Toen rond de vorige eeuwwisseling het eeuwenoude 'naober'-systeem (zie: Naoberplichten) in Drenthe scheurtjes begon te vertonen, werden de invloeden uit de 'stad' en van buiten Drenthe groter. Hulp van de buren die vroeger vanzelfsprekend was, werd zo langzamerhand iets dat moest worden geregeld. Wat je vroeger zelf met elkaar deed, kwamen voortaan professionals doen en de oude Drentse oplossingen maakten plaats voor de Nederlandse verzorgingsstaat.

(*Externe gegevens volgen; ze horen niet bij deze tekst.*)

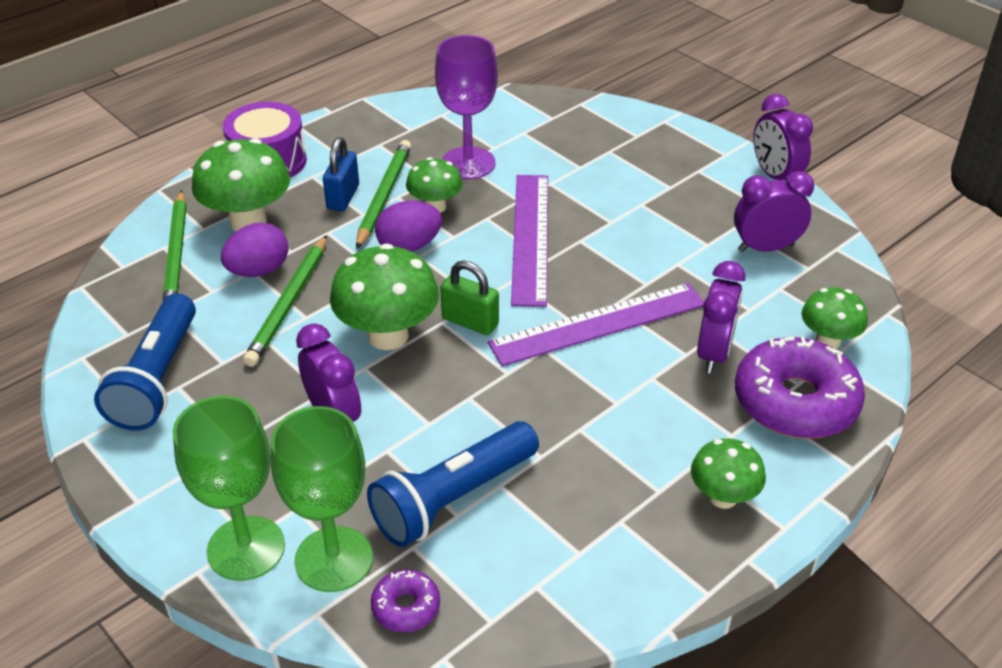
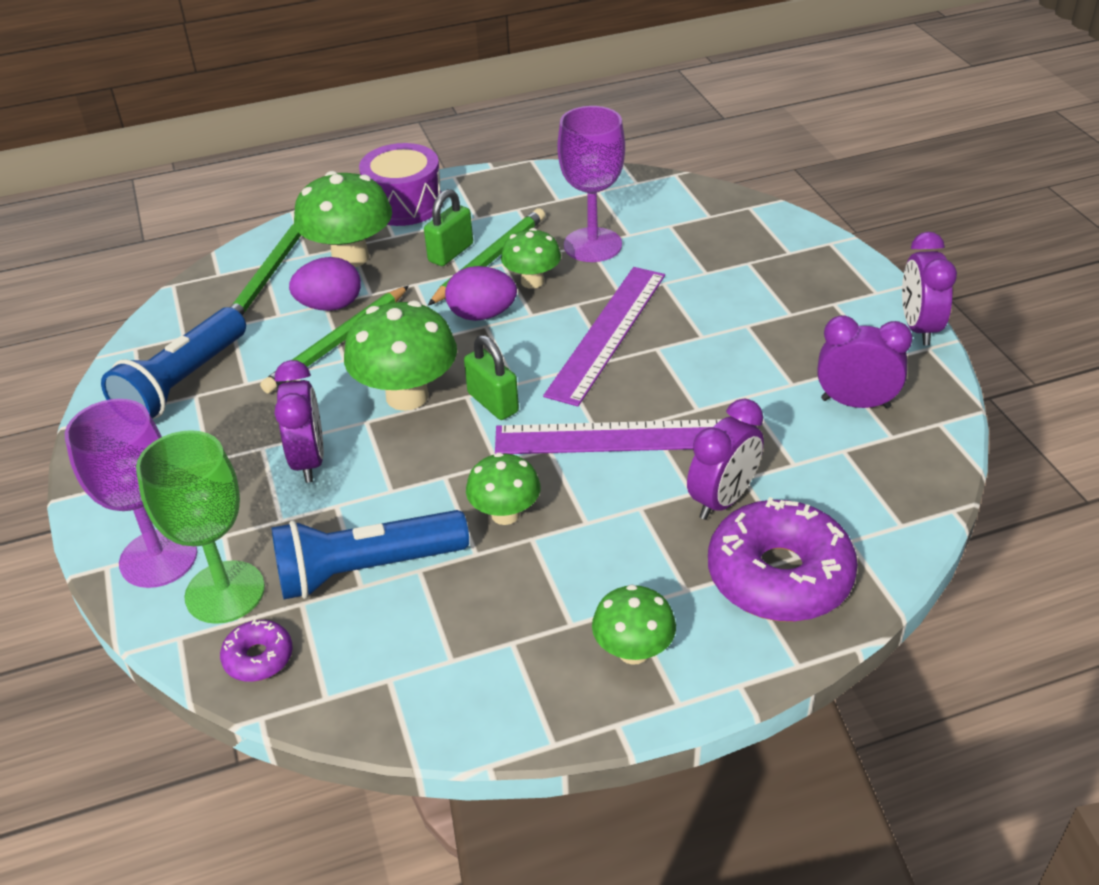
camera: 25 degrees right, 0 degrees up
(246, 548) = (158, 558): green goblet -> purple goblet
(343, 197) = (450, 253): blue padlock -> green padlock
(828, 341) = (861, 521): green mushroom -> green mushroom (505, 514)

Dat gold met name ook voor de verpleging en verzorging thuis. Een bont gezelschap maakte zijn opwachting in de Drentse huisgezinnen waaronder de kraamverpleegster, de wijkzuster en de gezinsverzorgster. Waren de eerste twee in dienst van de plaatselijke kruisverenigingen (zie: Kruiswerk), de gezinshulp was georganiseerd deels in eigen specifieke regionale verenigingen van protestants-christelijke, katholiek of algemene signatuur of maakte onderdeel uit van organisaties voor algemeen maatschappelijk werk.
In de loop van de jaren 1980 kwam ook in Drenthe een fusiebeweging op gang die in 1992 uitmondde in de oprichting van Thuiszorg Drenthe, waarin ook de gezinszorg werd opgenomen.